Young cavalry officer during the First World War, he became part of the new armored troops (panzertruppen)of the Wehrmacht, becoming the main officers under General Ewald von Kleist during the campaign of Poland and General Heinz Guderian during the French campaign.
Considered a war expert with armored vehicles and highly esteemed for his courage, impetus, and energy, he took command in 1941 of the 11. Panzer-Division armored regiment that drove to Belgrade during the invasion of Yugoslavia and then led with great skill during the advance in the Ukrainian steppe during the Barbarossa operation. In 1942, promoted to Oberst, he assumed the command of the new Panzerregiment 24, assigned to the 24. Panzer-Division, leading him to a series of brilliant successes during the operation Blue. He was mortally wounded on August 23, 1942, during the march on Stalingrad, as he led from the front line the advance of his panzer approaching from the south to the city on the Volga. He was promoted posthumously to the rank of general major.
Eberhard Rodt, 4 December 1895 – 14 December 1979, was a German general during World War II who commanded several divisions. He was a recipient of the Knight’s Cross of the Iron Cross with Oak Leaves of Nazi Germany.
He joined the Bavarian 2. Ulanen-Regiment “König” in Ansbach as a war volunteer in 1914 and was commissioned the following year. He served in the Reichsheer and later commanded I.Abteilung / Kavallerie-Regiment 18 (1936-1939), Kavallerie-Regiment 7 (1939), Aufklärungs-Abteilung 25 (1939-1940), Schützen-Regiment 66 (1942), and 22. Panzer-Division (1942-1943). Sent to Italy to recuperate with the remnants of his staff, Rodt was promoted to Generalmajor on 1 March 1943. Despite the fact that he had basically failed as a panzer division commander in Russia, Rodt was charged with forming the 15. Panzergrenadier-Division in Sicily out of the survivors of the 15. Panzer-Division of the Afrikakorps plus assorted miscellaneous units.
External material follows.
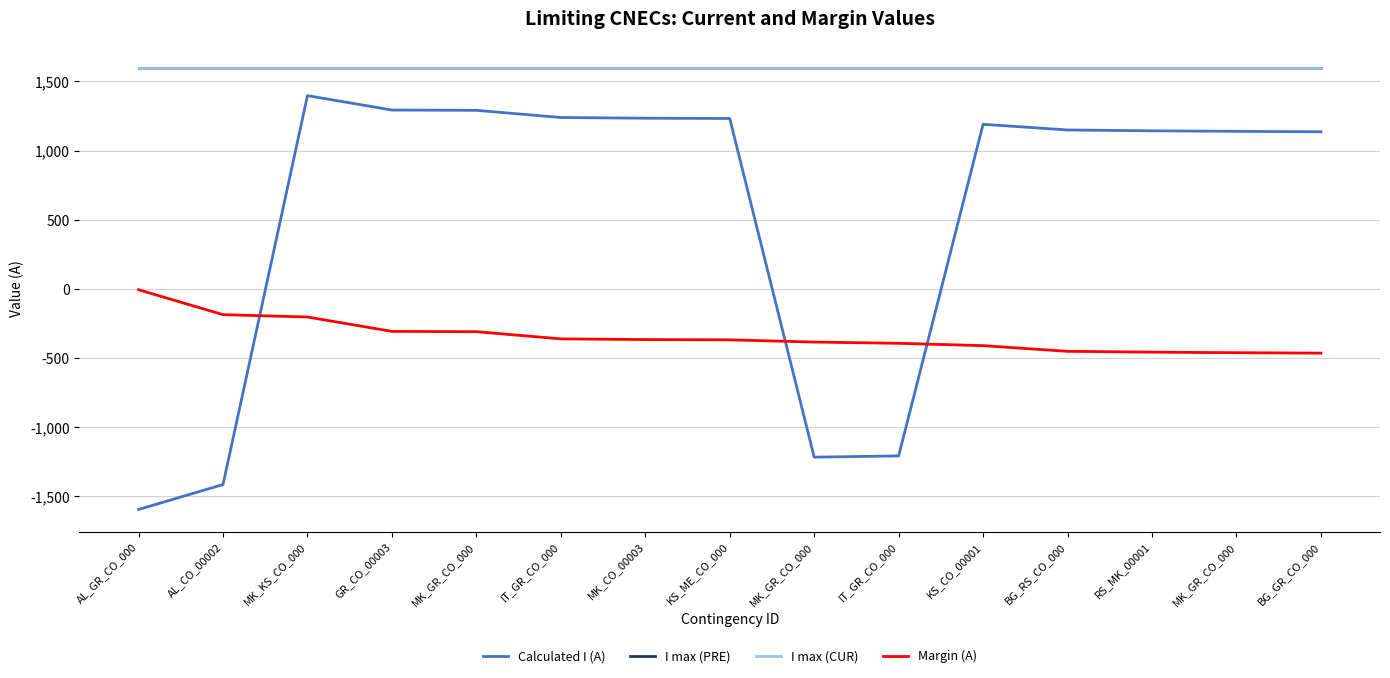

Reading right to left, transcribe all the data shown in this chart.

Calculated I (A): BG_GR_CO_000=1136	MK_GR_CO_000=1139	RS_MK_00001=1143	BG_RS_CO_000=1149	KS_CO_00001=1190	IT_GR_CO_000=-1207	MK_GR_CO_000=-1216	KS_ME_CO_000=1232	MK_CO_00003=1234	IT_GR_CO_000=1239	MK_GR_CO_000=1291	GR_CO_00003=1293	MK_KS_CO_000=1397	AL_CO_00002=-1414	AL_GR_CO_000=-1594
I max (PRE): BG_GR_CO_000=1600	MK_GR_CO_000=1600	RS_MK_00001=1600	BG_RS_CO_000=1600	KS_CO_00001=1600	IT_GR_CO_000=1600	MK_GR_CO_000=1600	KS_ME_CO_000=1600	MK_CO_00003=1600	IT_GR_CO_000=1600	MK_GR_CO_000=1600	GR_CO_00003=1600	MK_KS_CO_000=1600	AL_CO_00002=1600	AL_GR_CO_000=1600
I max (CUR): BG_GR_CO_000=1600	MK_GR_CO_000=1600	RS_MK_00001=1600	BG_RS_CO_000=1600	KS_CO_00001=1600	IT_GR_CO_000=1600	MK_GR_CO_000=1600	KS_ME_CO_000=1600	MK_CO_00003=1600	IT_GR_CO_000=1600	MK_GR_CO_000=1600	GR_CO_00003=1600	MK_KS_CO_000=1600	AL_CO_00002=1600	AL_GR_CO_000=1600
Margin (A): BG_GR_CO_000=-464	MK_GR_CO_000=-461	RS_MK_00001=-457	BG_RS_CO_000=-451	KS_CO_00001=-410	IT_GR_CO_000=-393	MK_GR_CO_000=-384	KS_ME_CO_000=-368	MK_CO_00003=-366	IT_GR_CO_000=-361	MK_GR_CO_000=-309	GR_CO_00003=-307	MK_KS_CO_000=-203	AL_CO_00002=-186	AL_GR_CO_000=-6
He was thus, in effect, given a second chance professionally! Rodt took full advantage of this opportunity by performing brilliantly as a divisional commander in Sicily, Italy, and on the Western Front, and fully justified the confidence of his superiors had in him despite his previous failure in the East. He was promoted to Generalleutnant on 1 March 1944 and led the 15. Panzergrenadier-Division till the end of the war in 1945.
Karl Rothenburg, 8 June 1894 – 28 June 1941. was a German officer in the Wehrmacht during World War II. He was a recipient of both the Pour le Mérite (of World War I) and the Knight’s Cross of the Iron Cross of Nazi Germany. Between wars, he served as a commander in the police force, before returning to the Wehrmacht in 1934. During World War II he was the commander of a Panzer Regiment of the 7th Panzer Division. Rothenburg was killed six days into the invasion of the Soviet Union on 28 June 1941 near Minsk, Belarus and was posthumously promoted to Generalmajor.